白内障手術で失明

手術の失敗というには語弊がありますが、手術である以上、また、手術がうまく出来ても、ほかの理由で失明してしまう危険もゼロではありません。

白内障手術で起こりうる事象を紹介します。



【後嚢破損】

手術中に、水晶体を包んでいる袋の裏側(後嚢)が破れてしまうことです。平均すると100人中1人前後に起きまが、後嚢破損だけでは失敗とはいいませんし、失明もしません。

白内障の核を取り終わる前に後嚢破損が起きると、その破れ目から白内障の核が目の奥に落ちていってしまうことがあり、これを「核落下」と言います。落ちていった核は、通常の白内障手術では取り除くことが出来ないため、落ちていった白内障の核の量や大きさによっては、それを掻き出すための別の手術を受ける必要があります。

後嚢破損の破れ目が大きい場合は、その場で眼内レンズを入れると、眼内レンズが破れ目から目の奥に落ちていってしまう恐れが出るため、眼内レンズを入れないで手術を終わることがあります。多くの場合は手術後しばらく経過すると、水晶体の殻が落ち着いてきて、改めて眼内レンズを入れることが出来るようになります。

データセット抜粋
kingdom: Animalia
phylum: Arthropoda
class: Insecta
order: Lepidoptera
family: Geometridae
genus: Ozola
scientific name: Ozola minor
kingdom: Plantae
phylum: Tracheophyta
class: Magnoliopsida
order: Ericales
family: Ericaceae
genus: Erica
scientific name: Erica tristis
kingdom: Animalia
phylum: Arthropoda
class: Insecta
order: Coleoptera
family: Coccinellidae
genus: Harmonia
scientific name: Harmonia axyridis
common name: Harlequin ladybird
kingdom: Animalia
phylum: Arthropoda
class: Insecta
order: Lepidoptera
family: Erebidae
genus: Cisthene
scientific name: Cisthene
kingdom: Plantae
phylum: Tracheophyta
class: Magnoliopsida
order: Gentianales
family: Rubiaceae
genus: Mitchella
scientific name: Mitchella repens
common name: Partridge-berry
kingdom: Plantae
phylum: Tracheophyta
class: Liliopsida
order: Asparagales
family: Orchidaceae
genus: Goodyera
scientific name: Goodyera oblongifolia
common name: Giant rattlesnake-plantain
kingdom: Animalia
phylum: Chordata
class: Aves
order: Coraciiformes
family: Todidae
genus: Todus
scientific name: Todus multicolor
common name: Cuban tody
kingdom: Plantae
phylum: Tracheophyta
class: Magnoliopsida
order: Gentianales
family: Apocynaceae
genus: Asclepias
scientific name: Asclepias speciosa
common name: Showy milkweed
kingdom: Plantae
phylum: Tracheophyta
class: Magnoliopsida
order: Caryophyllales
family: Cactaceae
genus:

作業指示
白内障手術についての抽出テキストを、一字も変えずに最初から最後まで繰り返してください。 データセットのエントリは、この作業には必要ありません。

解答欄
白内障手術で失明

手術の失敗というには語弊がありますが、手術である以上、また、手術がうまく出来ても、ほかの理由で失明してしまう危険もゼロではありません。

白内障手術で起こりうる事象を紹介します。



【後嚢破損】

手術中に、水晶体を包んでいる袋の裏側(後嚢)が破れてしまうことです。平均すると100人中1人前後に起きまが、後嚢破損だけでは失敗とはいいませんし、失明もしません。

白内障の核を取り終わる前に後嚢破損が起きると、その破れ目から白内障の核が目の奥に落ちていってしまうことがあり、これを「核落下」と言います。落ちていった核は、通常の白内障手術では取り除くことが出来ないため、落ちていった白内障の核の量や大きさによっては、それを掻き出すための別の手術を受ける必要があります。

後嚢破損の破れ目が大きい場合は、その場で眼内レンズを入れると、眼内レンズが破れ目から目の奥に落ちていってしまう恐れが出るため、眼内レンズを入れないで手術を終わることがあります。多くの場合は手術後しばらく経過すると、水晶体の殻が落ち着いてきて、改めて眼内レンズを入れることが出来るようになります。